All of the records below are to be given again word for word, with the pictures removed.

****************************************

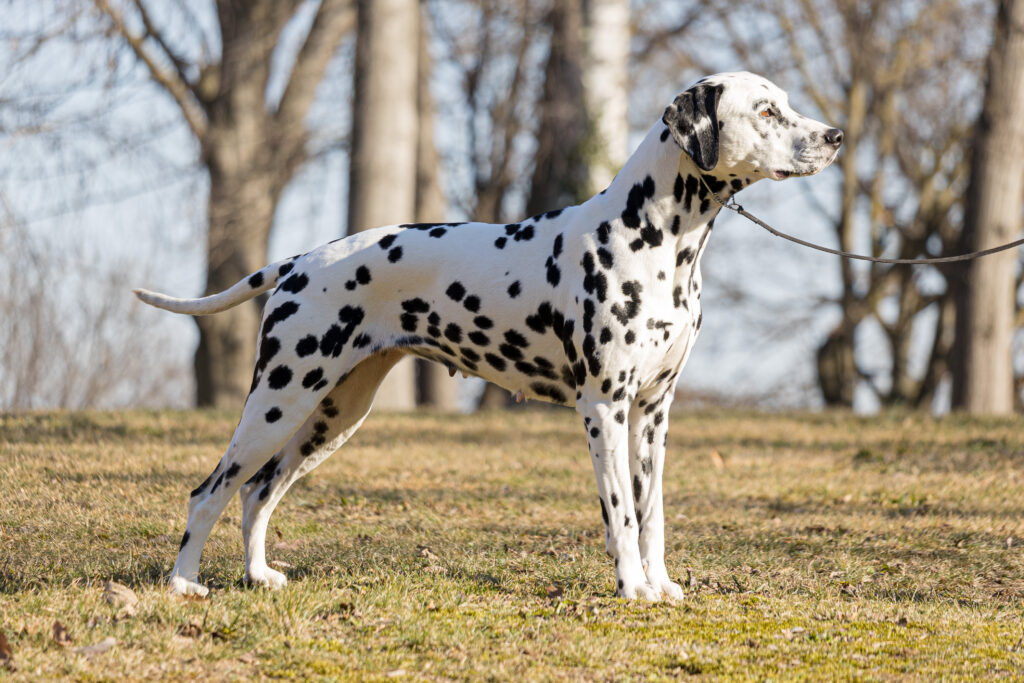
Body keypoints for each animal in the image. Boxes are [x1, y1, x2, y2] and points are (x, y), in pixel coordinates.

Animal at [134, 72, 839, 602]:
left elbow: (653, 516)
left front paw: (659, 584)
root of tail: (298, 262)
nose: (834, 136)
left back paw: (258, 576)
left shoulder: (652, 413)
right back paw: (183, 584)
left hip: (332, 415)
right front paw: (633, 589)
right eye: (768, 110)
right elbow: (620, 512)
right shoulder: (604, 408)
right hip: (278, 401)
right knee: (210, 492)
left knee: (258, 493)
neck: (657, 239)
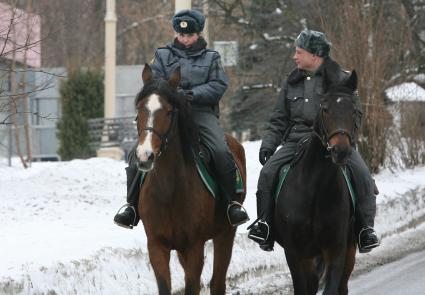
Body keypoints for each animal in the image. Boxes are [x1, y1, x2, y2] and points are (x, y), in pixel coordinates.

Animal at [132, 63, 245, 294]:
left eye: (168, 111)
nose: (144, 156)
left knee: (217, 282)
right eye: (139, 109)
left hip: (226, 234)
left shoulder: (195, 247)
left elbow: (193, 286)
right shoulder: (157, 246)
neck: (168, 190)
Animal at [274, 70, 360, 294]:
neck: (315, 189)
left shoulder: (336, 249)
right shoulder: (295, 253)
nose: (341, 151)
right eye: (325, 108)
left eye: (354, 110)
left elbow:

****************************************

__Exercise answer__
Body keypoints for each animal in the image. Boxes are [x1, y1, x2, y2] and points are (x, y), in pixel coordinates.

Animal at [134, 72, 839, 602]:
left elbow: (653, 516)
left front paw: (659, 584)
root of tail: (298, 262)
nose: (834, 136)
left back paw: (258, 576)
left shoulder: (652, 413)
right back paw: (183, 584)
left hip: (332, 415)
right front paw: (633, 589)
right eye: (768, 110)
right elbow: (620, 512)
right shoulder: (604, 408)
right hip: (278, 401)
right knee: (210, 492)
left knee: (258, 493)
neck: (657, 239)
Body keypoints for each animal in the image. Boxes are [x1, y1, x2, y2] and points are (x, y), in pixel coordinates.

Animal at [132, 63, 245, 294]:
left eye: (168, 111)
nose: (144, 156)
left knee: (217, 282)
right eye: (139, 109)
left hip: (226, 234)
left shoulder: (195, 247)
left elbow: (193, 286)
right shoulder: (157, 246)
neck: (168, 190)
Animal at [274, 70, 360, 294]:
neck: (315, 189)
left shoulder: (336, 249)
right shoulder: (295, 253)
nose: (341, 151)
right eye: (325, 108)
left eye: (354, 110)
left elbow:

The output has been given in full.